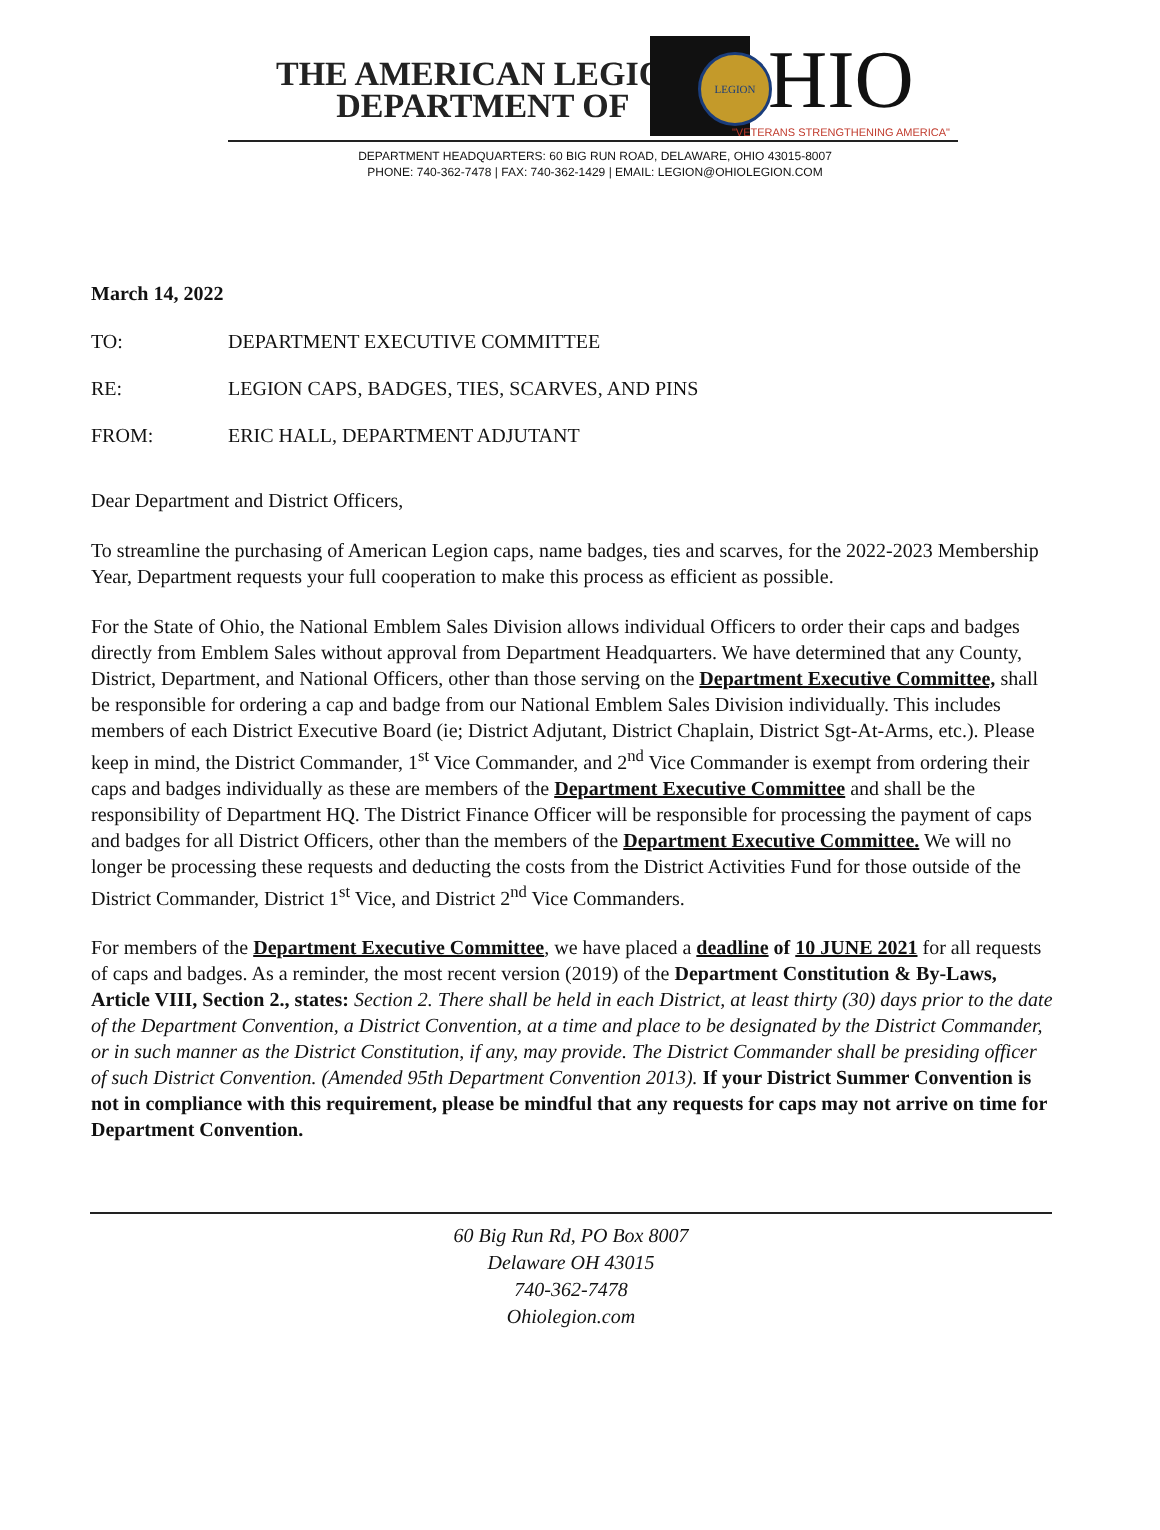THE AMERICAN LEGION
DEPARTMENT OF
LEGION HIO
"VETERANS STRENGTHENING AMERICA"
DEPARTMENT HEADQUARTERS: 60 BIG RUN ROAD, DELAWARE, OHIO 43015-8007
PHONE: 740-362-7478 | FAX: 740-362-1429 | EMAIL: LEGION@OHIOLEGION.COM
March 14, 2022
TO: DEPARTMENT EXECUTIVE COMMITTEE
RE: LEGION CAPS, BADGES, TIES, SCARVES, AND PINS
FROM: ERIC HALL, DEPARTMENT ADJUTANT
Dear Department and District Officers,
To streamline the purchasing of American Legion caps, name badges, ties and scarves, for the 2022-2023 Membership Year, Department requests your full cooperation to make this process as efficient as possible.
For the State of Ohio, the National Emblem Sales Division allows individual Officers to order their caps and badges directly from Emblem Sales without approval from Department Headquarters. We have determined that any County, District, Department, and National Officers, other than those serving on the Department Executive Committee, shall be responsible for ordering a cap and badge from our National Emblem Sales Division individually. This includes members of each District Executive Board (ie; District Adjutant, District Chaplain, District Sgt-At-Arms, etc.). Please keep in mind, the District Commander, 1<sup>st</sup> Vice Commander, and 2<sup>nd</sup> Vice Commander is exempt from ordering their caps and badges individually as these are members of the Department Executive Committee and shall be the responsibility of Department HQ. The District Finance Officer will be responsible for processing the payment of caps and badges for all District Officers, other than the members of the Department Executive Committee. We will no longer be processing these requests and deducting the costs from the District Activities Fund for those outside of the District Commander, District 1<sup>st</sup> Vice, and District 2<sup>nd</sup> Vice Commanders.
For members of the Department Executive Committee, we have placed a deadline of 10 JUNE 2021 for all requests of caps and badges. As a reminder, the most recent version (2019) of the Department Constitution & By-Laws, Article VIII, Section 2., states: Section 2. There shall be held in each District, at least thirty (30) days prior to the date of the Department Convention, a District Convention, at a time and place to be designated by the District Commander, or in such manner as the District Constitution, if any, may provide. The District Commander shall be presiding officer of such District Convention. (Amended 95th Department Convention 2013). If your District Summer Convention is not in compliance with this requirement, please be mindful that any requests for caps may not arrive on time for Department Convention.
60 Big Run Rd, PO Box 8007
Delaware OH 43015
740-362-7478
Ohiolegion.com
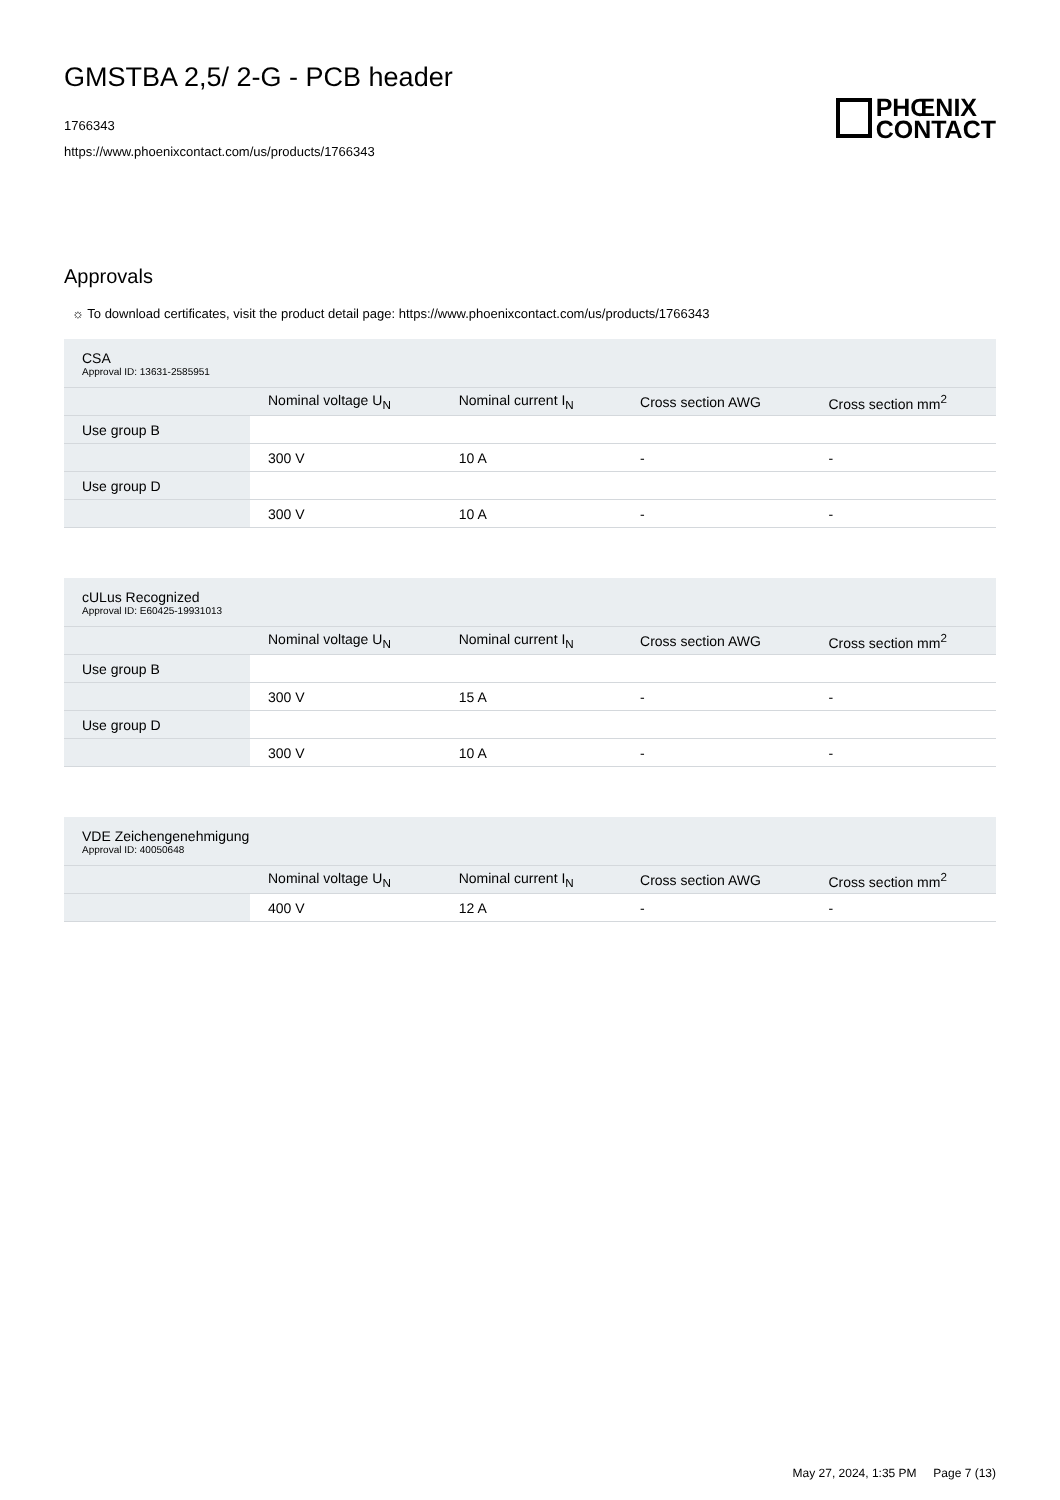GMSTBA 2,5/ 2-G - PCB header
1766343
https://www.phoenixcontact.com/us/products/1766343
PHŒNIX
CONTACT
Approvals
☼ To download certificates, visit the product detail page: https://www.phoenixcontact.com/us/products/1766343
| CSA Approval ID: 13631-2585951 | | | | |
| | Nominal voltage U<sub>N</sub> | Nominal current I<sub>N</sub> | Cross section AWG | Cross section mm<sup>2</sup> |
| Use group B | | | | |
| | 300 V | 10 A | - | - |
| Use group D | | | | |
| | 300 V | 10 A | - | - |
| cULus Recognized Approval ID: E60425-19931013 | | | | |
| | Nominal voltage U<sub>N</sub> | Nominal current I<sub>N</sub> | Cross section AWG | Cross section mm<sup>2</sup> |
| Use group B | | | | |
| | 300 V | 15 A | - | - |
| Use group D | | | | |
| | 300 V | 10 A | - | - |
| VDE Zeichengenehmigung Approval ID: 40050648 | | | | |
| | Nominal voltage U<sub>N</sub> | Nominal current I<sub>N</sub> | Cross section AWG | Cross section mm<sup>2</sup> |
| | 400 V | 12 A | - | - |
May 27, 2024, 1:35 PM Page 7 (13)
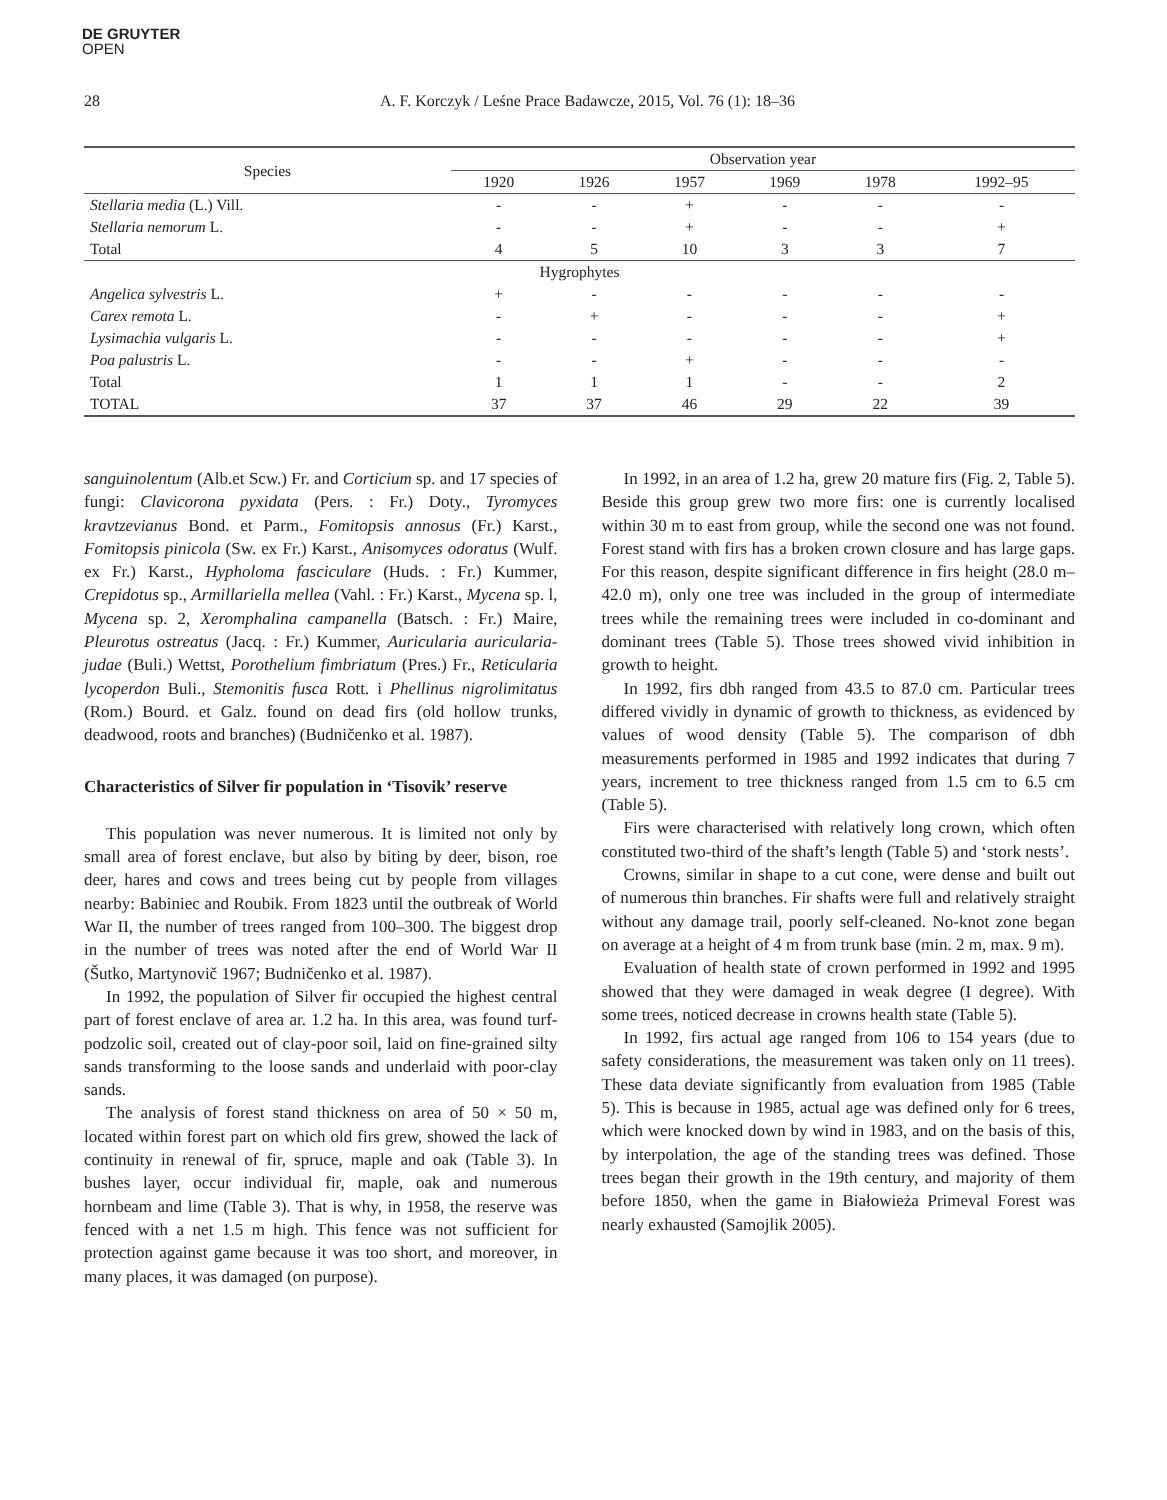DE GRUYTER
OPEN
28 A. F. Korczyk / Leśne Prace Badawcze, 2015, Vol. 76 (1): 18–36
| Species | Observation year | | | | | |
| --- | --- | --- | --- | --- | --- | --- |
| | 1920 | 1926 | 1957 | 1969 | 1978 | 1992–95 |
| Stellaria media (L.) Vill. | - | - | + | - | - | - |
| Stellaria nemorum L. | - | - | + | - | - | + |
| Total | 4 | 5 | 10 | 3 | 3 | 7 |
| Hygrophytes | | | | | | |
| Angelica sylvestris L. | + | - | - | - | - | - |
| Carex remota L. | - | + | - | - | - | + |
| Lysimachia vulgaris L. | - | - | - | - | - | + |
| Poa palustris L. | - | - | + | - | - | - |
| Total | 1 | 1 | 1 | - | - | 2 |
| TOTAL | 37 | 37 | 46 | 29 | 22 | 39 |
sanguinolentum (Alb.et Scw.) Fr. and Corticium sp. and 17 species of fungi: Clavicorona pyxidata (Pers. : Fr.) Doty., Tyromyces kravtzevianus Bond. et Parm., Fomitopsis annosus (Fr.) Karst., Fomitopsis pinicola (Sw. ex Fr.) Karst., Anisomyces odoratus (Wulf. ex Fr.) Karst., Hypholoma fasciculare (Huds. : Fr.) Kummer, Crepidotus sp., Armillariella mellea (Vahl. : Fr.) Karst., Mycena sp. l, Mycena sp. 2, Xeromphalina campanella (Batsch. : Fr.) Maire, Pleurotus ostreatus (Jacq. : Fr.) Kummer, Auricularia auricularia-judae (Buli.) Wettst, Porothelium fimbriatum (Pres.) Fr., Reticularia lycoperdon Buli., Stemonitis fusca Rott. i Phellinus nigrolimitatus (Rom.) Bourd. et Galz. found on dead firs (old hollow trunks, deadwood, roots and branches) (Budničenko et al. 1987).
Characteristics of Silver fir population in ‘Tisovik’ reserve
This population was never numerous. It is limited not only by small area of forest enclave, but also by biting by deer, bison, roe deer, hares and cows and trees being cut by people from villages nearby: Babiniec and Roubik. From 1823 until the outbreak of World War II, the number of trees ranged from 100–300. The biggest drop in the number of trees was noted after the end of World War II (Šutko, Martynovič 1967; Budničenko et al. 1987).
In 1992, the population of Silver fir occupied the highest central part of forest enclave of area ar. 1.2 ha. In this area, was found turf-podzolic soil, created out of clay-poor soil, laid on fine-grained silty sands transforming to the loose sands and underlaid with poor-clay sands.
The analysis of forest stand thickness on area of 50 × 50 m, located within forest part on which old firs grew, showed the lack of continuity in renewal of fir, spruce, maple and oak (Table 3). In bushes layer, occur individual fir, maple, oak and numerous hornbeam and lime (Table 3). That is why, in 1958, the reserve was fenced with a net 1.5 m high. This fence was not sufficient for protection against game because it was too short, and moreover, in many places, it was damaged (on purpose).
In 1992, in an area of 1.2 ha, grew 20 mature firs (Fig. 2, Table 5). Beside this group grew two more firs: one is currently localised within 30 m to east from group, while the second one was not found. Forest stand with firs has a broken crown closure and has large gaps. For this reason, despite significant difference in firs height (28.0 m–42.0 m), only one tree was included in the group of intermediate trees while the remaining trees were included in co-dominant and dominant trees (Table 5). Those trees showed vivid inhibition in growth to height.
In 1992, firs dbh ranged from 43.5 to 87.0 cm. Particular trees differed vividly in dynamic of growth to thickness, as evidenced by values of wood density (Table 5). The comparison of dbh measurements performed in 1985 and 1992 indicates that during 7 years, increment to tree thickness ranged from 1.5 cm to 6.5 cm (Table 5).
Firs were characterised with relatively long crown, which often constituted two-third of the shaft’s length (Table 5) and ‘stork nests’.
Crowns, similar in shape to a cut cone, were dense and built out of numerous thin branches. Fir shafts were full and relatively straight without any damage trail, poorly self-cleaned. No-knot zone began on average at a height of 4 m from trunk base (min. 2 m, max. 9 m).
Evaluation of health state of crown performed in 1992 and 1995 showed that they were damaged in weak degree (I degree). With some trees, noticed decrease in crowns health state (Table 5).
In 1992, firs actual age ranged from 106 to 154 years (due to safety considerations, the measurement was taken only on 11 trees). These data deviate significantly from evaluation from 1985 (Table 5). This is because in 1985, actual age was defined only for 6 trees, which were knocked down by wind in 1983, and on the basis of this, by interpolation, the age of the standing trees was defined. Those trees began their growth in the 19th century, and majority of them before 1850, when the game in Białowieża Primeval Forest was nearly exhausted (Samojlik 2005).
----
Copy exactly what appears in the entries, beginning with the first line and ending with the line that has "To streamline the", but not the pictures.

Answer area:
THE AMERICAN LEGION
DEPARTMENT OF
LEGION HIO
"VETERANS STRENGTHENING AMERICA"
DEPARTMENT HEADQUARTERS: 60 BIG RUN ROAD, DELAWARE, OHIO 43015-8007
PHONE: 740-362-7478 | FAX: 740-362-1429 | EMAIL: LEGION@OHIOLEGION.COM
March 14, 2022
TO: DEPARTMENT EXECUTIVE COMMITTEE
RE: LEGION CAPS, BADGES, TIES, SCARVES, AND PINS
FROM: ERIC HALL, DEPARTMENT ADJUTANT
Dear Department and District Officers,
To streamline the purchasing of American Legion caps, name badges, ties and scarves, for the 2022-2023 Membership Year, Department requests your full cooperation to make this process as efficient as possible.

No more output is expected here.